* **Aim of the task**: What lines of the data below hold the string "public"? Copy each one out.

══ Material shown ══

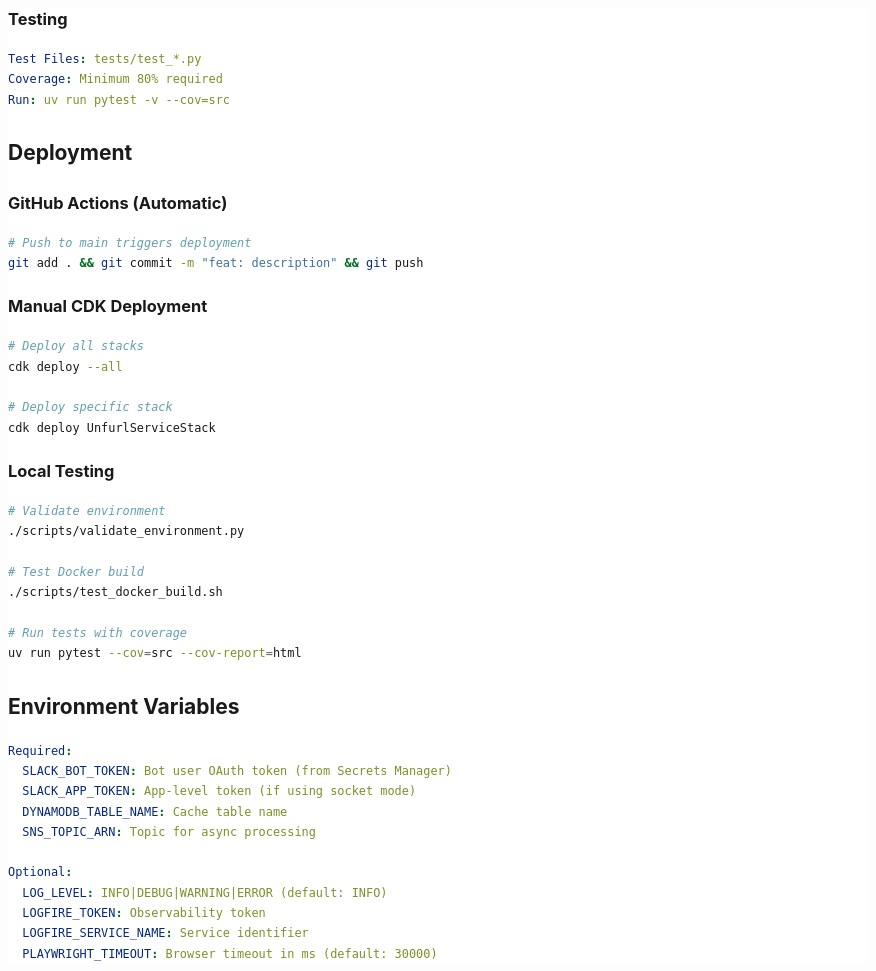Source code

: ### Testing

```yaml
Test Files: tests/test_*.py
Coverage: Minimum 80% required
Run: uv run pytest -v --cov=src
```

## Deployment

### GitHub Actions (Automatic)

```bash
# Push to main triggers deployment
git add . && git commit -m "feat: description" && git push
```

### Manual CDK Deployment

```bash
# Deploy all stacks
cdk deploy --all

# Deploy specific stack
cdk deploy UnfurlServiceStack
```

### Local Testing

```bash
# Validate environment
./scripts/validate_environment.py

# Test Docker build
./scripts/test_docker_build.sh

# Run tests with coverage
uv run pytest --cov=src --cov-report=html
```

## Environment Variables

```yaml
Required:
  SLACK_BOT_TOKEN: Bot user OAuth token (from Secrets Manager)
  SLACK_APP_TOKEN: App-level token (if using socket mode)
  DYNAMODB_TABLE_NAME: Cache table name
  SNS_TOPIC_ARN: Topic for async processing

Optional:
  LOG_LEVEL: INFO|DEBUG|WARNING|ERROR (default: INFO)
  LOGFIRE_TOKEN: Observability token
  LOGFIRE_SERVICE_NAME: Service identifier
  PLAYWRIGHT_TIMEOUT: Browser timeout in ms (default: 30000)
```
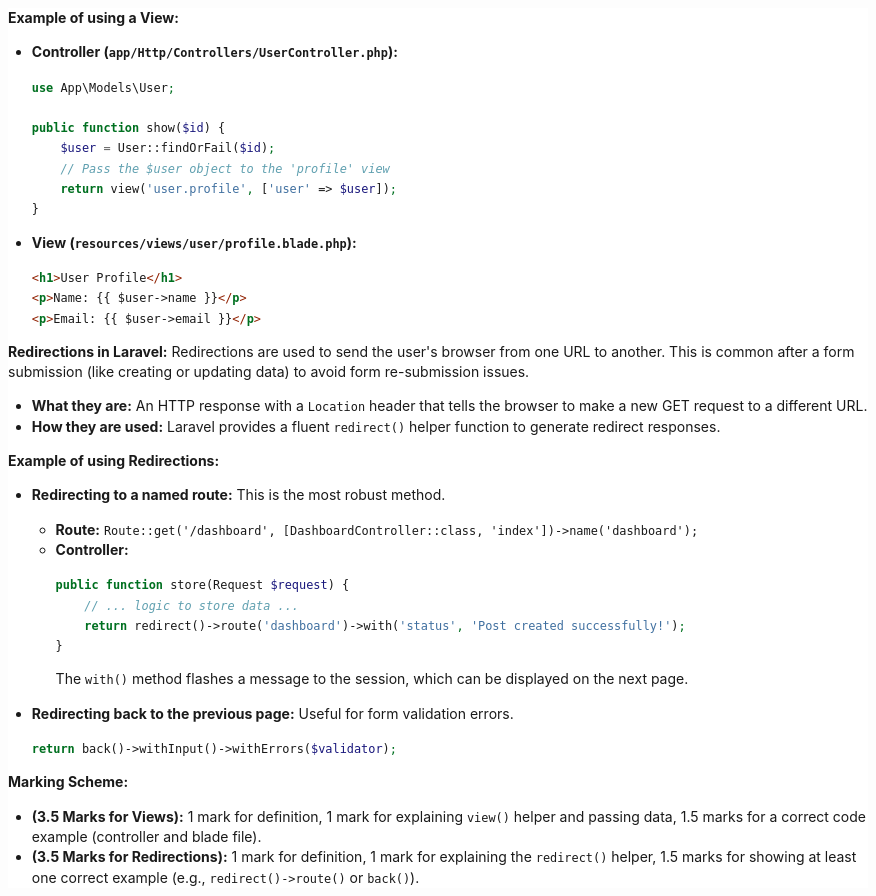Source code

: **Example of using a View:**
*   **Controller (`app/Http/Controllers/UserController.php`):**
    ```php
    use App\Models\User;
    
    public function show($id) {
        $user = User::findOrFail($id);
        // Pass the $user object to the 'profile' view
        return view('user.profile', ['user' => $user]);
    }
    ```
*   **View (`resources/views/user/profile.blade.php`):**
    ```html
    <h1>User Profile</h1>
    <p>Name: {{ $user->name }}</p>
    <p>Email: {{ $user->email }}</p>
    ```

**Redirections in Laravel:**
Redirections are used to send the user's browser from one URL to another. This is common after a form submission (like creating or updating data) to avoid form re-submission issues.
*   **What they are:** An HTTP response with a `Location` header that tells the browser to make a new GET request to a different URL.
*   **How they are used:** Laravel provides a fluent `redirect()` helper function to generate redirect responses.

**Example of using Redirections:**
*   **Redirecting to a named route:** This is the most robust method.
    *   **Route:** `Route::get('/dashboard', [DashboardController::class, 'index'])->name('dashboard');`
    *   **Controller:**
        ```php
        public function store(Request $request) {
            // ... logic to store data ...
            return redirect()->route('dashboard')->with('status', 'Post created successfully!');
        }
        ```
        The `with()` method flashes a message to the session, which can be displayed on the next page.

*   **Redirecting back to the previous page:** Useful for form validation errors.
    ```php
    return back()->withInput()->withErrors($validator);
    ```

**Marking Scheme:**
*   **(3.5 Marks for Views):** 1 mark for definition, 1 mark for explaining `view()` helper and passing data, 1.5 marks for a correct code example (controller and blade file).
*   **(3.5 Marks for Redirections):** 1 mark for definition, 1 mark for explaining the `redirect()` helper, 1.5 marks for showing at least one correct example (e.g., `redirect()->route()` or `back()`).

═══

* **Solution**:
    public function show($id) {
        public function store(Request $request) {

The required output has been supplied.